C’est généralement dans la troisième année que le plant subit sa taille de formation et est attaché aux fils de fer.
À cet effet, on plante en bout de rang des piquets de tête, solidement car ils doivent résister à la tension des fils de palissage et au poids de la végétation qui y prend appui. Sur toute la longueur du rang on enfonce des piquets intermédiaires à raison de 1 pour 4 ou 5 souches. On dispose sur les piquets, de bas en haut, un fil de charpente, fixe, qui servira à attacher le cep, et deux fils releveurs, mobiles et parallèles, qui encadreront la végétation dans son développement (dans la taille en Chablis, le fil inférieur est remplacé par deux fils fixes superposés à une quinzaine de centimètres d’intervalle). Les piquets, d’une hauteur de 1,30m à 1,60m, sont en général en fer, mais aussi, notamment dans l’Aisne et dans l’Aube, en bois de châtaignier, d’acacia ou de pin noir. Depuis la fin des années 1970, on commence à utiliser des piquets en matière plastique. Les fils de fer, ou fils à vignes, sont en acier galvanisé ou inoxydable.

À sa troisième année, le plant entre dans la phase productive et fait l’objet de la première déclaration de récolte à l’Administration. Ce n’est parfois cependant qu’à la quatrième ou à la cinquième année, selon les conditions locales, qu’il sera en pleine production.

5. COÛT DE LA PLANTATION

La plantation est un investissement foncier indispensable mais très lourd.
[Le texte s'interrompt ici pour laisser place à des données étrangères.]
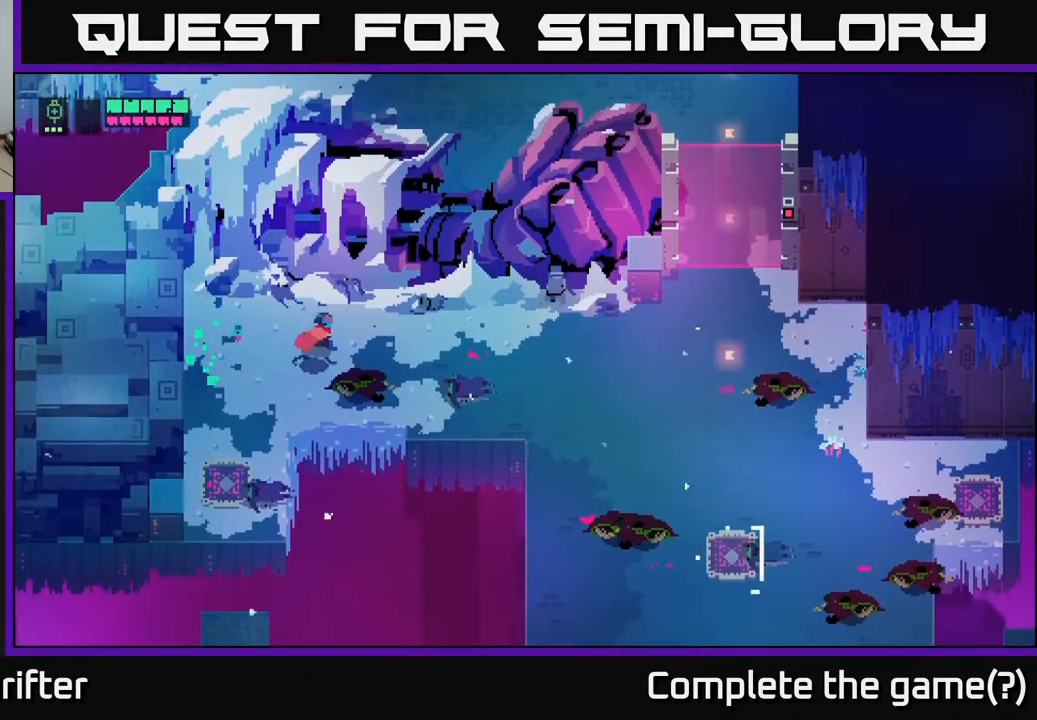
{"buttons": [], "left_stick": "right", "right_stick": "center", "events": []}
Il a fallu produire ou acheter les plants, jusqu’à 9 000 à l’hectare, acheter le matériel d’installation, échalas, piquets, fil de fer, amarres, crochets, acheter et transporter la terre d’apport et la fumure, acheter les produits de désinfection et de traitement, mettre en œuvre ou louer les engins pour l’arrachage, le défoncement, la désinfection, les labours, les traitements, et payer la main-d’œuvre pour ces travaux ainsi que pour le piquetage, l’installation et l’entretien. En 1980, on pouvait chiffrer à près de 200 000 francs (71 800 euros 2004) par hectare, toutes taxes comprises, le coût de la plantation d’une nouvelle vigne qui n’entrera en production que six ans en moyenne après que la vigne qu’elle remplace aura été arrachée.